Ingredients
Method
Preparation
- Chop the onion, mince the garlic and ginger, slice the mushrooms and chilies, and cut the chicken into bite-size pieces. Having everything ready makes the cooking seamless.
Sauté Aromatics
- Heat 2 tablespoons of coconut oil in a large pot over medium heat. Add the onion and sauté until translucent, about 3 minutes. Add the garlic, ginger, and sliced chilies and cook for 30–45 seconds until fragrant but not browned.
Brown the Chicken
- Increase the heat to medium-high, add the chicken pieces, and sear just until the edges are opaque and starting to brown. The chicken will finish cooking in the broth.
Add Mushrooms and Broth
- Add the sliced mushrooms and pour in the chicken broth. Bring to a gentle boil, then reduce the heat to a simmer. Skim any foam if needed. Simmer for about 5 minutes until the chicken is nearly cooked through and the mushrooms are tender.

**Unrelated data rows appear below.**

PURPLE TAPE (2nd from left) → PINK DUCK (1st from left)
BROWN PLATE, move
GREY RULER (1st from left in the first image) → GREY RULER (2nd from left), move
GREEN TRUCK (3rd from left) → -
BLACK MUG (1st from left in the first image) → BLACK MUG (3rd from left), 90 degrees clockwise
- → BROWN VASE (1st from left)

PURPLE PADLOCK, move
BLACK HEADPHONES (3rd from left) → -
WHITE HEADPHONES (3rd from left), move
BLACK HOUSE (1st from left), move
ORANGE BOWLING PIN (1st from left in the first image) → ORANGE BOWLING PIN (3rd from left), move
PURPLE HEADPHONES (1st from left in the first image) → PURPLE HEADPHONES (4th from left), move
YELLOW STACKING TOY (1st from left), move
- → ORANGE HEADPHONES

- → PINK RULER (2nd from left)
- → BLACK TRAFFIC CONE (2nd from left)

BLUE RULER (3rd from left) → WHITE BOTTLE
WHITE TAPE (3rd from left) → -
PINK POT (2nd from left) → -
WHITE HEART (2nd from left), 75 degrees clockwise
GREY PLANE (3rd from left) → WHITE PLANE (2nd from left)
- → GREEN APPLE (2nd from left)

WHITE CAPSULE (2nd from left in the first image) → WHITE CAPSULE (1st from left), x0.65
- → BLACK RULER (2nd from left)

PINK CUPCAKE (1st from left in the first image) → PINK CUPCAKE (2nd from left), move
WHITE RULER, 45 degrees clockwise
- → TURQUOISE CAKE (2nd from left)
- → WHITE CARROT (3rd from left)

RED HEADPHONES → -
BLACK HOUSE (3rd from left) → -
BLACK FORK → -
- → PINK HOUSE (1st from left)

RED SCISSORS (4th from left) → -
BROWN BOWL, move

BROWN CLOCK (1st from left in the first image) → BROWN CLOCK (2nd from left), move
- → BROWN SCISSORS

Stir in Coconut Milk and Seasonings
- Lower the heat to medium-low and stir in the can of coconut milk, fish sauce, lime juice, and lime zest. Warm through but avoid boiling the coconut milk vigorously. Taste and add salt and pepper as needed.
Add Greens and Finish
- Stir in the bok choy or spinach and cook until wilted, about 1–2 minutes. The chicken should register 165°F internal temperature or be fully opaque.
Serve
- Ladle into bowls and garnish with cilantro, green onions, and a lime wedge. A final squeeze of lime brightens the soup.
Notes
Use fresh ingredients for the best aromatics. If you need vegetarian, substitute chicken with firm tofu and use vegetable broth and soy/fish-sauce alternative. Refrigerate leftovers in an airtight container for up to 3 days. Reheat gently over low heat to avoid separating the coconut milk.